Die von Geronimo angeführten Chiricahua-Apachen nannten die gigantische 2.978 m hohe Gebirgsinsel über der Chihuahua-Wüste „Land der auferstandenen Felsen“. Wie eine Armee aus segmentierten Totempfählen wachen die balancierenden Säulen- und Sockelskulpturen aus grau-braunem Rhyolith über den von Bachläufen gespeisten Auen und Schluchten. Es gibt über 100 Vogelarten wie den Eichelspecht und den lustigen blaugeflügelten Mexican Jay (Graubrusthäher). Ein Weißwedelhirsch oder Nasenbär lässt sich gerne mal blicken, ein Schwarzbär ist Glücksache. Der hübschen wie Zorro um die Augen maskierten Schwarzschwanz-Klapperschlange will man eher nicht begegnen. Doch ist gerade diese sehr scheu und weit weniger toxisch als andere Grubenottern.
Die anstrengende Rundwanderung führt ins abgelegene Herz dieses Felsenlabyrinths. Vom Parkplatz/Trailhead auf 2.066 m geht es auf insgesamt sieben Trails erst runter in den Echo Canyon mit Hoodoo-Grotten, dann zum Upper Rhyolite Canyon in den unteren Wald (1.823 m), auf den Sarah Deming Trail in den oberen Wald, zu den Hoodoo-Highlights am Heart of Rocks Loop, zum Big Balanced Rock Trail auf dem Bergrücken mit beidseitigem Panorama (2137m), in die Schlucht des Mushroom Rock Trail – den Pfifferlings-Hoodoo oben links nicht verpassen – und wieder bergan auf dem Ed Riggs Trail.
Anreise Echo Canyon Trailhead: Die westliche einzige Zufahrt zum Chiricahua NM ist von Tucson (190 km) über die I-10 (Exit 336 Willcox) und die SR 186 zu erreichen. Vom Kontrollhäuschen (1.562 m) sind es auf dem ansteigenden Bonita Canyon Drive noch 12 km zum Echo-Canyon-Parkplatz. Schön ist der schattige Campingplatz ($20) nahe Visitor Center.

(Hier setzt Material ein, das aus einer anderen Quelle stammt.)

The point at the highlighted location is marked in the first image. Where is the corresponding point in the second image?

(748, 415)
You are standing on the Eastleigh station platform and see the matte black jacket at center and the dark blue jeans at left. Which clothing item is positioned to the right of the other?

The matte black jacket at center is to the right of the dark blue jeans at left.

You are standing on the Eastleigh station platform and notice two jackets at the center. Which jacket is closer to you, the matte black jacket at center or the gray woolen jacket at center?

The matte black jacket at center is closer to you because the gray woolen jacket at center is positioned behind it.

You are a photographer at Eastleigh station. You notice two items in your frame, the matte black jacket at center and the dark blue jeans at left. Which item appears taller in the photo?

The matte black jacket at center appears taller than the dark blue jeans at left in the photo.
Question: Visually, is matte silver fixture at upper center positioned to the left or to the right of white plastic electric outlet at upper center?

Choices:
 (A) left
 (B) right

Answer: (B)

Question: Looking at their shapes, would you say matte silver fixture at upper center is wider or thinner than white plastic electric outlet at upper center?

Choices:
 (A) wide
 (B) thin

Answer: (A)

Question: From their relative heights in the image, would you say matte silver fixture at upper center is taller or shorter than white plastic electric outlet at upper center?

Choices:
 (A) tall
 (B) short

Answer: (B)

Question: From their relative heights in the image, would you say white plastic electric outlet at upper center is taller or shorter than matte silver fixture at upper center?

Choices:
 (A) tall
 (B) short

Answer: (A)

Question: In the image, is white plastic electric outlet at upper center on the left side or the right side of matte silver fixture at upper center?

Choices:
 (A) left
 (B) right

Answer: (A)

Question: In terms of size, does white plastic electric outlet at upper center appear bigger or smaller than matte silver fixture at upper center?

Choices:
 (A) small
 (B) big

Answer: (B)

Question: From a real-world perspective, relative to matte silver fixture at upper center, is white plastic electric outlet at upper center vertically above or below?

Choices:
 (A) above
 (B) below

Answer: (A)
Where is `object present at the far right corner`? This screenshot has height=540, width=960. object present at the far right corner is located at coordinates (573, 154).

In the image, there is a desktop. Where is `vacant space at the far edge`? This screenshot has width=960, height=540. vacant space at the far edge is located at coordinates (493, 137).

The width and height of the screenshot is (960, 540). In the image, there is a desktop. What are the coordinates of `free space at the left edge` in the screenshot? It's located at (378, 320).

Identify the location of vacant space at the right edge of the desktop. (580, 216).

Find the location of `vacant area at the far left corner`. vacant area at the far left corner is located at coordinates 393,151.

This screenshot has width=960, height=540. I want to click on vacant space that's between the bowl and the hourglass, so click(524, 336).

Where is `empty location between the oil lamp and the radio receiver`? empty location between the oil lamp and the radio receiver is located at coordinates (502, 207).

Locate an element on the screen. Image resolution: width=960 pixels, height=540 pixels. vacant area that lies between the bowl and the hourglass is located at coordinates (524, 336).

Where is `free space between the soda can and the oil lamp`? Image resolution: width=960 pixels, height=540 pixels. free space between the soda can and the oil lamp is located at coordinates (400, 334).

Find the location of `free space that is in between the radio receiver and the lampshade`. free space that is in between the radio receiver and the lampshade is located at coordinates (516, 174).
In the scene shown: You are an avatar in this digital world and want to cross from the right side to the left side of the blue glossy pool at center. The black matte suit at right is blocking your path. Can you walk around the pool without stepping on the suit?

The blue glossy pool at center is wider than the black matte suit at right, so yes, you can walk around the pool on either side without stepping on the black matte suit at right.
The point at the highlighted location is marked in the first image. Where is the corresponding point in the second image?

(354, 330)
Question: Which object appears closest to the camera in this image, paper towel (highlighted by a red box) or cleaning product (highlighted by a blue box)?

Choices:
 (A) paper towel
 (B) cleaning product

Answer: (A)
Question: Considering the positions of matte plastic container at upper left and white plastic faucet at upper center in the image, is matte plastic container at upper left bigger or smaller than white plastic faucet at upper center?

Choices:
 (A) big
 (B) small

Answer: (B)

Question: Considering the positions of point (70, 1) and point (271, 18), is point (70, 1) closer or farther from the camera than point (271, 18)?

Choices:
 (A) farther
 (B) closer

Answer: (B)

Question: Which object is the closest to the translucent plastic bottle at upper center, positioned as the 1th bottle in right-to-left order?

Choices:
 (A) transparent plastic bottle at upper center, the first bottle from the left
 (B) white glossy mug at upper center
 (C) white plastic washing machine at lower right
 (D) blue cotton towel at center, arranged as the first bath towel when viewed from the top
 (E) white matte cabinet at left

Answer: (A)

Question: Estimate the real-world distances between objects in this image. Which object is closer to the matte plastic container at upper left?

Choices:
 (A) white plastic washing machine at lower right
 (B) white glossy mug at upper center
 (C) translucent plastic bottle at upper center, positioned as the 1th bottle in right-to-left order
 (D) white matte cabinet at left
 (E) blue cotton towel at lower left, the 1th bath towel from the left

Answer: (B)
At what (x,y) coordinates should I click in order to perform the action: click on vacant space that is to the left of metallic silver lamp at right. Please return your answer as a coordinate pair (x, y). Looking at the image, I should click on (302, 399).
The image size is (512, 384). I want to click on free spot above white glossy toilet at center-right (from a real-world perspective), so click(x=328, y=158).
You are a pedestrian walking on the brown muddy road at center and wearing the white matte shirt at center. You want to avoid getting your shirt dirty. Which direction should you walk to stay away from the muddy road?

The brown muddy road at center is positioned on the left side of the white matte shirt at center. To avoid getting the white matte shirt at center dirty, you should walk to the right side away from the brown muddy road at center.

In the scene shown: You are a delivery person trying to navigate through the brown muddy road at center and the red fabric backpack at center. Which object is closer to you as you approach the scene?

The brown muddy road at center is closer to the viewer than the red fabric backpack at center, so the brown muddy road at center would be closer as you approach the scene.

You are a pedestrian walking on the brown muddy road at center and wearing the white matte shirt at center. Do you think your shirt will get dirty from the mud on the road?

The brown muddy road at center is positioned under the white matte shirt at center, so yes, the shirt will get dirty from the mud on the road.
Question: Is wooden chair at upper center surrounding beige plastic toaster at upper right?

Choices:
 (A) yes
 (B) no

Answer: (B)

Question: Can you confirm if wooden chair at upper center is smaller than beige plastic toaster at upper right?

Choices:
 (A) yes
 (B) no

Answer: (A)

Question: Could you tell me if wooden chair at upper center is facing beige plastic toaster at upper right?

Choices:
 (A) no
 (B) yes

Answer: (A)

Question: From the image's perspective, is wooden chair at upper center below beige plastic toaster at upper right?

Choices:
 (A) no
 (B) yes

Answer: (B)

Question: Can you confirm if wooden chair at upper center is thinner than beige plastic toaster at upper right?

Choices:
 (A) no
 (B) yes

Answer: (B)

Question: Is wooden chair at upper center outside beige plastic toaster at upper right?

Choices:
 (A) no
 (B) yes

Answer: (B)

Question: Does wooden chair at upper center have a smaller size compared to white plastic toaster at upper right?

In den Dragoon Mountains (2.290 m) über der Chihuahua-Wüste verschanzte sich in den 1860ern der Apachen-Häuptling Cochise mit seinen Kriegern und ihren Familien. Kolossale Granitblöcke überwachen den Canyon-Zugang zu seinem einstigen Stronghold (Felsenbollwerk) in dieser geheimnisumwitterten Sky Island. In einer unbekannten Felsspalte ruhen seine Überreste. Der getreu seinen Spuren folgende, von üppiger Wild-West-Natur und Gebirgsbach-Romantik nur so strotzende Pfad hoch zur Divide (Wasserscheide) ist mein schönster Trail in Arizona: „Richte dein Antlitz der Sonne zu und alle Schatten fallen hinter dich“ (alter Indianerspruch).
Anreise: Von Tucson via I-10 (Exit 318), Dragoon Rd., Cochise Stronghold Rd. und Ironwood Rd. nahe Sunsites/US191 sind es 130 km zum Trailhead am schattigen Campingplatz ($20); die letzten 7 km Staubpiste mit vier leichten Bachdurchquerungen. Etwa 3 km davor finden sich tolle gratis Camping-Spots unter Eichen mit ratternden Spechten. Hierher schafft es jedes Fahrzeug. Von dort zum Chiricahua NM sind es 70 km via US191/SR181. Gut & günstig ist The Kountry Kafe in Elfrida (50 km).